### What the exercise asks
Every entry in the listing below is to be output unchanged.

((

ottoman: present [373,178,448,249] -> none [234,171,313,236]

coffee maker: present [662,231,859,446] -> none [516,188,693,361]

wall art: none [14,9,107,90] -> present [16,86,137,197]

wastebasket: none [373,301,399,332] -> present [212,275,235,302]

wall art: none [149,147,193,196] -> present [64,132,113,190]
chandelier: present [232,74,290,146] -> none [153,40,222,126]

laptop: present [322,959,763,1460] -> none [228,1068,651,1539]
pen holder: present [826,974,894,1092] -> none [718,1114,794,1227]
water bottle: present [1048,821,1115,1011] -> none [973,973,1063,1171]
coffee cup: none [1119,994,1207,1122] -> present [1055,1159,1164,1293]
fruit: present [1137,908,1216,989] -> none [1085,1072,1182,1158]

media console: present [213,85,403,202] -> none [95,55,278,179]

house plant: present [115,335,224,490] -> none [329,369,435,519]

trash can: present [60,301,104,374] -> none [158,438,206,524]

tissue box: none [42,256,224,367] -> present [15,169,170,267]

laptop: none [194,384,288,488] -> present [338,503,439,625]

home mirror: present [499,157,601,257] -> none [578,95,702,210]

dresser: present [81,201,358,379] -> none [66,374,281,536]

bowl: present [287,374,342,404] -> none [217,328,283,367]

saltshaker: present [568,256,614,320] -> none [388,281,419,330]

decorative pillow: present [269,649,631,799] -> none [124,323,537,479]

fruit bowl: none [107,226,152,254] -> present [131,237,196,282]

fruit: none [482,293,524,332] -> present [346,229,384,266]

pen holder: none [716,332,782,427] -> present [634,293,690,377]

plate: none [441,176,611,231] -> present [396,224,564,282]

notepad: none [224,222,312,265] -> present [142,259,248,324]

))

### Exercise result
ottoman: present [373,178,448,249] -> none [234,171,313,236]

coffee maker: present [662,231,859,446] -> none [516,188,693,361]

wall art: none [14,9,107,90] -> present [16,86,137,197]

wastebasket: none [373,301,399,332] -> present [212,275,235,302]

wall art: none [149,147,193,196] -> present [64,132,113,190]
chandelier: present [232,74,290,146] -> none [153,40,222,126]

laptop: present [322,959,763,1460] -> none [228,1068,651,1539]
pen holder: present [826,974,894,1092] -> none [718,1114,794,1227]
water bottle: present [1048,821,1115,1011] -> none [973,973,1063,1171]
coffee cup: none [1119,994,1207,1122] -> present [1055,1159,1164,1293]
fruit: present [1137,908,1216,989] -> none [1085,1072,1182,1158]

media console: present [213,85,403,202] -> none [95,55,278,179]

house plant: present [115,335,224,490] -> none [329,369,435,519]

trash can: present [60,301,104,374] -> none [158,438,206,524]

tissue box: none [42,256,224,367] -> present [15,169,170,267]

laptop: none [194,384,288,488] -> present [338,503,439,625]

home mirror: present [499,157,601,257] -> none [578,95,702,210]

dresser: present [81,201,358,379] -> none [66,374,281,536]

bowl: present [287,374,342,404] -> none [217,328,283,367]

saltshaker: present [568,256,614,320] -> none [388,281,419,330]

decorative pillow: present [269,649,631,799] -> none [124,323,537,479]

fruit bowl: none [107,226,152,254] -> present [131,237,196,282]

fruit: none [482,293,524,332] -> present [346,229,384,266]

pen holder: none [716,332,782,427] -> present [634,293,690,377]

plate: none [441,176,611,231] -> present [396,224,564,282]

notepad: none [224,222,312,265] -> present [142,259,248,324]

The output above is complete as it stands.